Both forms allow for the POA to either not be affected by the principal becoming incapacitated or incompetent or to begin its effect upon the principal becoming incapacitated or incompetent. That is, this (durable) POA either remains in effect or takes effect upon the principal’s incapacity due to illness or an accident. A non-durable POA expires if you become incapacitated.
Do You Need a POA?
A durable power of attorney may be the most important instrument in your estate planning portfolio, including your will. The durable POA grants the person you appoint as your attorney-in-fact — your agent — to carry out your financial and other affairs according to your wishes if you become incapacitated.
You can see, then, that the person you appoint to be your attorney-in-fact needs to be someone you trust to make decisions in your best interest and according to your wishes.
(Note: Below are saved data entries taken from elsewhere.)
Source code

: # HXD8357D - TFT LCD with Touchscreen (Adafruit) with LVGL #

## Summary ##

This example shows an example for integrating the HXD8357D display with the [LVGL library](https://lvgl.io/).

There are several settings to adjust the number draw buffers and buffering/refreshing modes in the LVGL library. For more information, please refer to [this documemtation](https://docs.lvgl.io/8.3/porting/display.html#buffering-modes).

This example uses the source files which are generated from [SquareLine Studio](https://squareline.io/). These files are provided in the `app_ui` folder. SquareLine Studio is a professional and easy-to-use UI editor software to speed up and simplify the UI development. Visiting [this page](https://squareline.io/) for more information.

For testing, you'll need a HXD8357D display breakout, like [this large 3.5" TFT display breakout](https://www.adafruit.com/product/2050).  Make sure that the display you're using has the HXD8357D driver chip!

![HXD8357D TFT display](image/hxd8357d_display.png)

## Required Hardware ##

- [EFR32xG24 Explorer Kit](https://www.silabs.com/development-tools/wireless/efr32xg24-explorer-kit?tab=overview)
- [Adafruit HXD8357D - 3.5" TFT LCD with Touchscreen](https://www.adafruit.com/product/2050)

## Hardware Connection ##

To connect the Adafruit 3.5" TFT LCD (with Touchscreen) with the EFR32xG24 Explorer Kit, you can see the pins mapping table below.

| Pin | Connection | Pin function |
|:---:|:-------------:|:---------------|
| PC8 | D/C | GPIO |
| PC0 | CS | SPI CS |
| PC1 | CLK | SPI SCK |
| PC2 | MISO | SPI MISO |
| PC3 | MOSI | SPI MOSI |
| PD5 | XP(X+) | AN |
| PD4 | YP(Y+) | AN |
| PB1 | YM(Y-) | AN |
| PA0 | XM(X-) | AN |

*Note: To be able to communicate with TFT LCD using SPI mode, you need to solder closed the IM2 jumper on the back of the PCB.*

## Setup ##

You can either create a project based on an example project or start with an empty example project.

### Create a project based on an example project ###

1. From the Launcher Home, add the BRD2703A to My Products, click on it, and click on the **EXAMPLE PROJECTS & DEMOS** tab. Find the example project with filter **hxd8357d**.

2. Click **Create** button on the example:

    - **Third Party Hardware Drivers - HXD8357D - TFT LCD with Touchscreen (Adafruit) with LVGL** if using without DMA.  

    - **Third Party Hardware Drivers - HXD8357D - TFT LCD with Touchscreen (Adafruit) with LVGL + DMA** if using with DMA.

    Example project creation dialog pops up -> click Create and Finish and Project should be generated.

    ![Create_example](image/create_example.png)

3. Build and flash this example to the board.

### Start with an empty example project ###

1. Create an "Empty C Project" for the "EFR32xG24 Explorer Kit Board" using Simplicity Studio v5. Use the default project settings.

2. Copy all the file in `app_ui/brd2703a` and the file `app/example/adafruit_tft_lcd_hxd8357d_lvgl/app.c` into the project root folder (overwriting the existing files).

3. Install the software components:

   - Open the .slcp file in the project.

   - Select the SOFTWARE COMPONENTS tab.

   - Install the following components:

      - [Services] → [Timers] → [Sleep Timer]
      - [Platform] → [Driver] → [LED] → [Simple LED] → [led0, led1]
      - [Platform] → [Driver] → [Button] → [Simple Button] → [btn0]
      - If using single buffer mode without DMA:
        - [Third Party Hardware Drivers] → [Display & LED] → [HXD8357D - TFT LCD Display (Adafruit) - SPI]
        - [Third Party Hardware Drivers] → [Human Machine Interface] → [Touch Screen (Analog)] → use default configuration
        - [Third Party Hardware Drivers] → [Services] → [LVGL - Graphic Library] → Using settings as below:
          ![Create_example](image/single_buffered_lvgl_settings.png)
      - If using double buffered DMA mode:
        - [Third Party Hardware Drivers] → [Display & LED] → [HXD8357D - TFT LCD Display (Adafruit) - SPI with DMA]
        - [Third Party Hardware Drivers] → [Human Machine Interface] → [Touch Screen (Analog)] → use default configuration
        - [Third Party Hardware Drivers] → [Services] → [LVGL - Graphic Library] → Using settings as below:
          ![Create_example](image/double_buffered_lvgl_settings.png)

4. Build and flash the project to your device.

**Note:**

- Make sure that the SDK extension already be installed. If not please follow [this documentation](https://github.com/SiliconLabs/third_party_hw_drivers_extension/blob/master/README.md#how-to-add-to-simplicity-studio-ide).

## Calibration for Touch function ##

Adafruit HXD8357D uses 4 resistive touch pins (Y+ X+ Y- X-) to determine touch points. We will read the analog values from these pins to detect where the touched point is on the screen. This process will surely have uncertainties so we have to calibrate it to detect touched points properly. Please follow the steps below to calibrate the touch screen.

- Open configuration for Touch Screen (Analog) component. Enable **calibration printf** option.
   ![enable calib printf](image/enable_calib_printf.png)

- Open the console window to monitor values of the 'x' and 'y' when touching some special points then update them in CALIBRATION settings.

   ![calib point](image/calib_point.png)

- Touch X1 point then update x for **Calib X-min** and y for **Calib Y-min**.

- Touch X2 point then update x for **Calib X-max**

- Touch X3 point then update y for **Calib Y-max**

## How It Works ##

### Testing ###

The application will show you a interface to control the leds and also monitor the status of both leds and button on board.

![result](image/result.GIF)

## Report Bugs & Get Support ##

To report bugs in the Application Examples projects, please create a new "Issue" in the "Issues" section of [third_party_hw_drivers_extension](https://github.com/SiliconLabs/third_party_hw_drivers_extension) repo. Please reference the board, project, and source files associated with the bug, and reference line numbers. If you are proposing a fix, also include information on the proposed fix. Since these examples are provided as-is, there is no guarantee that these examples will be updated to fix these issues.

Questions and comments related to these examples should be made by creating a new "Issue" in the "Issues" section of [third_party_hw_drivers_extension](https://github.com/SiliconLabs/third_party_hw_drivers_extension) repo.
You can also list a primary option for your attorney-in-fact and any number of back-ups you want in case the primary option is unwilling or unable to act.
Any attorney-in-fact or agent acting on your behalf must keep complete records of all transactions.
They can handle transactions on your behalf such as:
- Purchasing and selling property
- Handling bank accounts, bills, and investments
- Filing tax returns
- Applying for government benefits
If you become incapacitated and can no longer manage your affairs, and you do not have a durable POA, your loved ones may be forced to petition the court for a conservatorship, which is expensive and time-consuming. But remember, if you are mentally competent, you can revoke or change your POA at any time.